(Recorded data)
>> begin

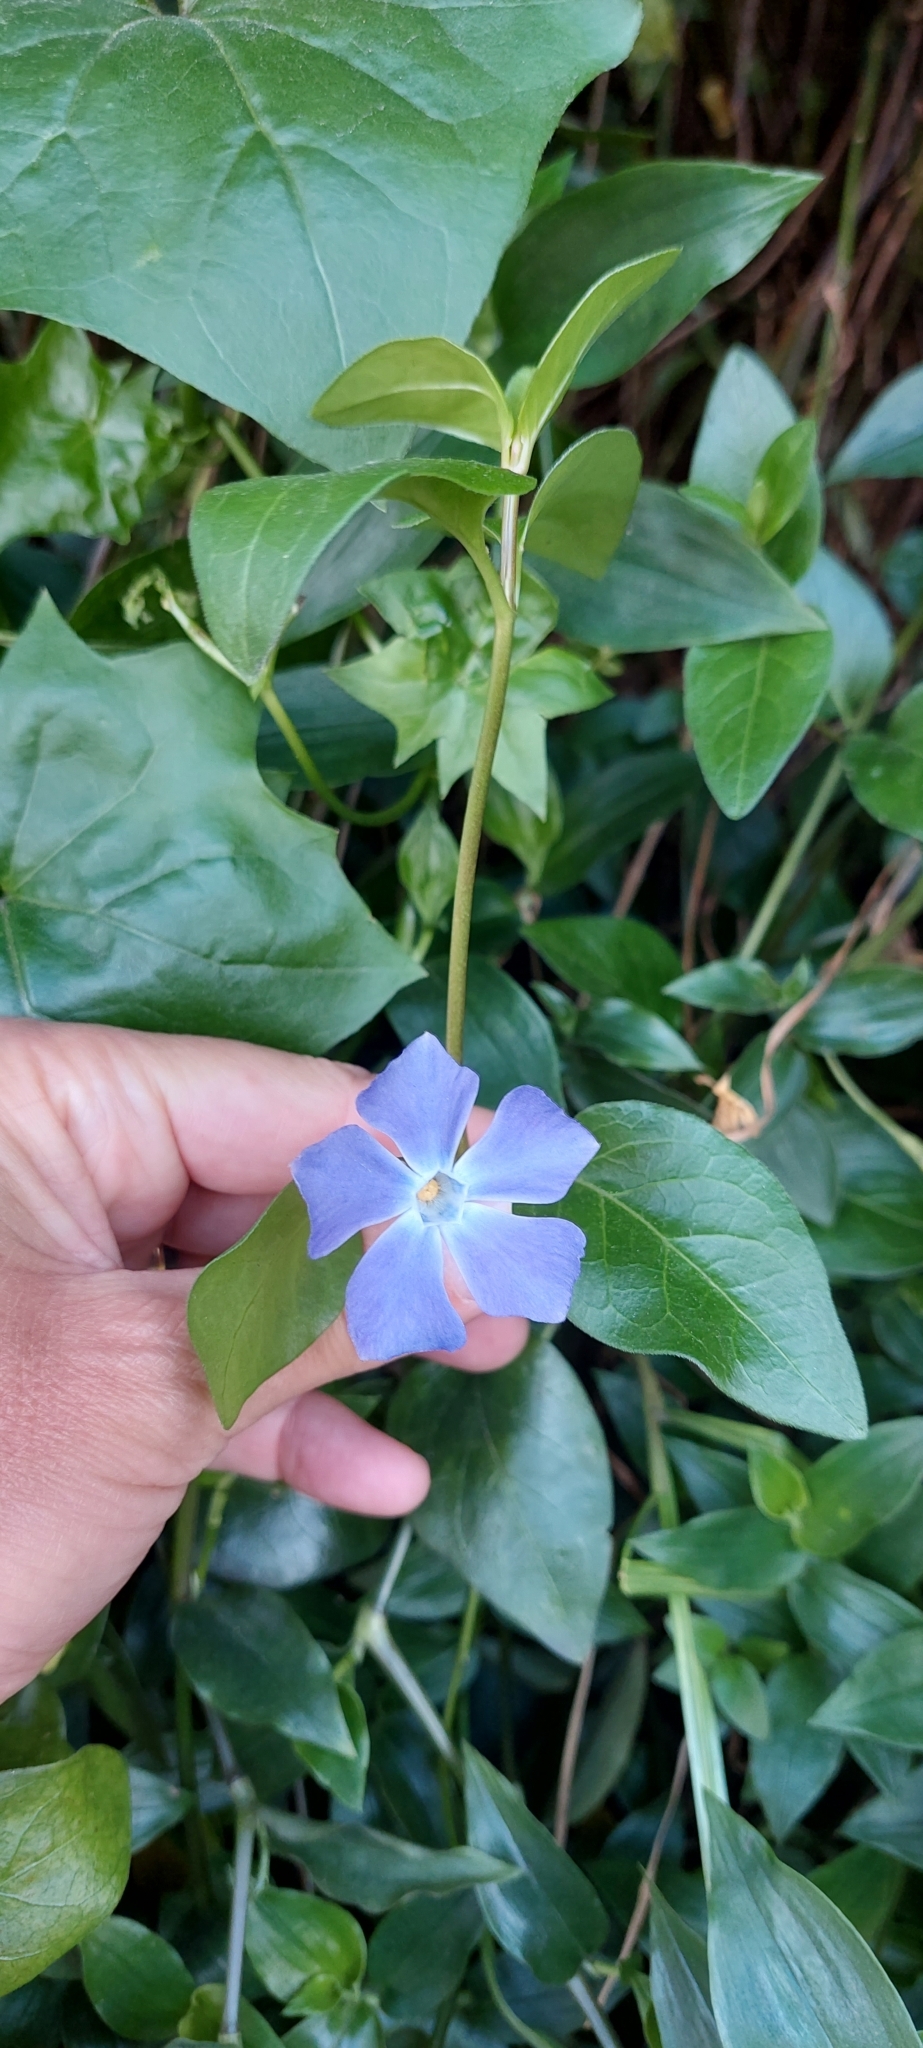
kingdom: Plantae
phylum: Tracheophyta
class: Magnoliopsida
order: Gentianales
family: Apocynaceae
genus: Vinca
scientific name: Vinca major
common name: Greater periwinkle
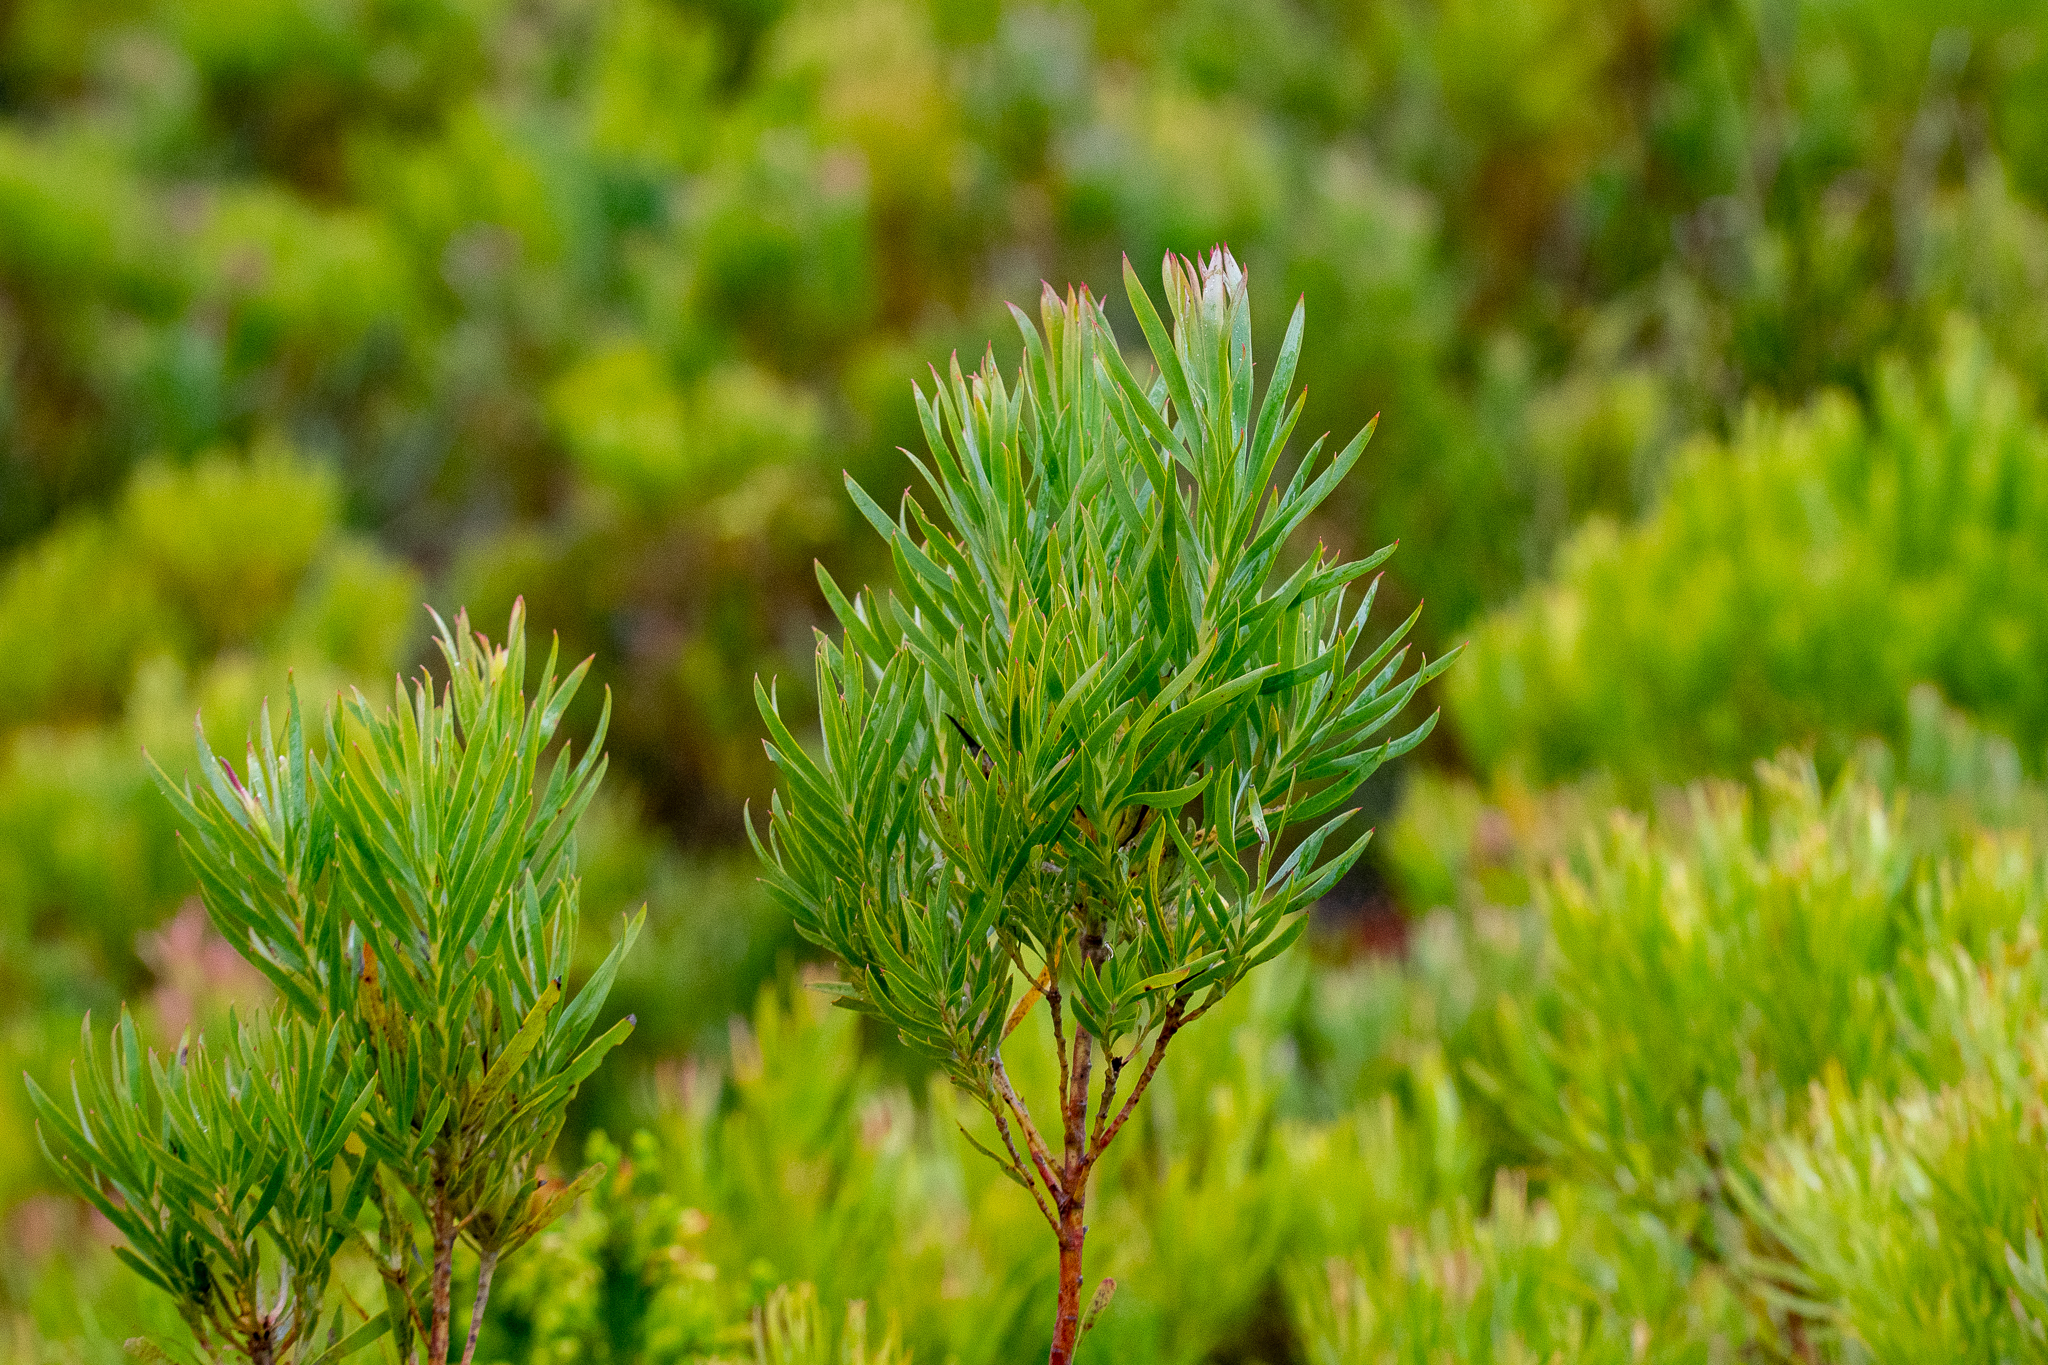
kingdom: Plantae
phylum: Tracheophyta
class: Magnoliopsida
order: Proteales
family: Proteaceae
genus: Leucadendron
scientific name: Leucadendron xanthoconus
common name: Sickle-leaf conebush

>> end

What you need to do:
Copy out every naming line from the records word for word, leaving out the pictures.

Task solution:
kingdom: Plantae
phylum: Tracheophyta
class: Magnoliopsida
order: Gentianales
family: Apocynaceae
genus: Vinca
scientific name: Vinca major
common name: Greater periwinkle
kingdom: Plantae
phylum: Tracheophyta
class: Magnoliopsida
order: Proteales
family: Proteaceae
genus: Leucadendron
scientific name: Leucadendron xanthoconus
common name: Sickle-leaf conebush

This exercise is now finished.